Roughly, there are two categories of machine learning:
- In supervised learning one already has access to a data set of example inputs and desired outputs, and teaches the computer to produce the desired outputs given the example inputs.
- In unsupervised learning one only has access to a data set: there is not necessarily any notion of "input" and "output". The goal is to teach the computer to autonomously discover underlying patterns in the data set.

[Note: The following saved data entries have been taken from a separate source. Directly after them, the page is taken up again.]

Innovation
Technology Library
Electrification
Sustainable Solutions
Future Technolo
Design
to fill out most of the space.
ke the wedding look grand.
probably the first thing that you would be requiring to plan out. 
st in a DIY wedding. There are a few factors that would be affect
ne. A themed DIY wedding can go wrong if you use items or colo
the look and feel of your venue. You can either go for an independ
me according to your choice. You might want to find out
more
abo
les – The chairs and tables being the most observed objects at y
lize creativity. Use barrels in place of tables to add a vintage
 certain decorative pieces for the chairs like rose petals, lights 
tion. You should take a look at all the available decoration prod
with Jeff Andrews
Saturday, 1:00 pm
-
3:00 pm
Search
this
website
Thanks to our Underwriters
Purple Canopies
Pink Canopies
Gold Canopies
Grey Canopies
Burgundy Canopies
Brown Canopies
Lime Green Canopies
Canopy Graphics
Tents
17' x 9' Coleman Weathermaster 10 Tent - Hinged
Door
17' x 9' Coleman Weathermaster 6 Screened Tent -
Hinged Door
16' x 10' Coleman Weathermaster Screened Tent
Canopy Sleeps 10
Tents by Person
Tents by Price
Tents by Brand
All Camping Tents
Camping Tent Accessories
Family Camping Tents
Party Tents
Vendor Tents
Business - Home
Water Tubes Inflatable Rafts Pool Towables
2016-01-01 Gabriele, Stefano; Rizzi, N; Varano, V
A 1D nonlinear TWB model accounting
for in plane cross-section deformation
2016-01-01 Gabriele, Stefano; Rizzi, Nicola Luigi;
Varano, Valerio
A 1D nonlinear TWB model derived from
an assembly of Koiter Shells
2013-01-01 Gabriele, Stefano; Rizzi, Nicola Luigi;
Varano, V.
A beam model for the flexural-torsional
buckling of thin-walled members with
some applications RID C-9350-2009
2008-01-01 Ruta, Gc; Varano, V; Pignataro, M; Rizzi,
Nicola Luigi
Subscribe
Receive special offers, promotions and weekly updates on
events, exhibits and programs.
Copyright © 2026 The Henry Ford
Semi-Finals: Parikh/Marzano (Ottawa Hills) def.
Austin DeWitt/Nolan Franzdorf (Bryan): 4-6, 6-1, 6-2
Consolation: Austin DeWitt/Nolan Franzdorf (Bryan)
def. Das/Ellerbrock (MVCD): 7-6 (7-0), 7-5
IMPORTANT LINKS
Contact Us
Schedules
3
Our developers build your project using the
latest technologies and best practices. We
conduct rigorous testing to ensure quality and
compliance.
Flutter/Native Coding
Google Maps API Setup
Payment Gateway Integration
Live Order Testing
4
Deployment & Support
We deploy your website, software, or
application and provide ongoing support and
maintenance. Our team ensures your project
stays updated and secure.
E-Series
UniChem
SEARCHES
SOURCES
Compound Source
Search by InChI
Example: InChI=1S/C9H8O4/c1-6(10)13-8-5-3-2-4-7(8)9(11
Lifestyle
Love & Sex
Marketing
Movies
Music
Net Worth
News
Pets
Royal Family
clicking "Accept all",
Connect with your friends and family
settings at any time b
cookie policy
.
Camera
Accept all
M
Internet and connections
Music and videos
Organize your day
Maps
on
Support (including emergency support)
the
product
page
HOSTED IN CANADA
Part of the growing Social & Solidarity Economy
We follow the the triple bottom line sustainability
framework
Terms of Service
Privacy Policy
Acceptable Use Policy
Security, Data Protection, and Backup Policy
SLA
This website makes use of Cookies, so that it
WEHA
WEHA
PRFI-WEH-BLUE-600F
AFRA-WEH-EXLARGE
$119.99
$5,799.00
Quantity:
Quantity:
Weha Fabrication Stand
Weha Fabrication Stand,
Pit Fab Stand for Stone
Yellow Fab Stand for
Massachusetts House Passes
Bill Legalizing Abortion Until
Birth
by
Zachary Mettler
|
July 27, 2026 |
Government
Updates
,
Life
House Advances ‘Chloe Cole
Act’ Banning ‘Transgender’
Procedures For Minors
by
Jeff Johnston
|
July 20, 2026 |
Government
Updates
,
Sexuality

For example, if we have a data set containing students' GPAs and SAT scores, we could attempt to train a supervised machine learning model to predict SAT scores given GPAs. Here, GPA would be the input, and SAT score would be the desired output. On the other hand, instead of trying to predict SAT scores based on GPA, we could use both SAT and GPA as input, and see if the computer can discover interesting patterns. In the plots below, supervised learning can easily predict the output variable based on the input variable via a straight line. A good unsupervised learning algorithm could hopefully discover the two clusters in the right plot.
|Supervised Learning||Unsupervised Learning|
Unsupervised machine learning will be touched on later, but for now we focus on supervised machine learning: in general it is easier, and the objective is clearer. Specifically, there are two main types of supervised learning:
- Regression aims to predict a continuous output, given the inputs.
- Classification aims to predict a classification, given the inputs.
The GPA and SAT score example from above is an example of regression, since we are trying to predict the continuous output variable of SAT scores. We aren't trying to classify students based on GPAs, we just want to estimate what their SAT score will be. On the other hand, suppose we also have data about UC Davis college admissions: we could then try to predict whether or not a student will be accepted based on their GPA and SAT combined. This would be an example of classification, since the output of the prediction is not continuous, it is a classification (accepted or rejected). In the example plots below, the left plot shows predicting continuous SAT from GPA, while the right plot shows distinguishing UC Davis rejected applicants (marked with 'x') from UC Davis accepted applicants (marked with 'o'). The plot looks similar to the unsupervised plot from above, but the crucial difference is that we know have data about who was accepted and rejected.
In this chapter we look at regression only, and specifically the simplest form: linear regression. We start with the most basic form of linear regression (single variable linear regression), and then move on to consider variants of linear regression. Using these variants we can obtain models that are both fairly simple and powerful.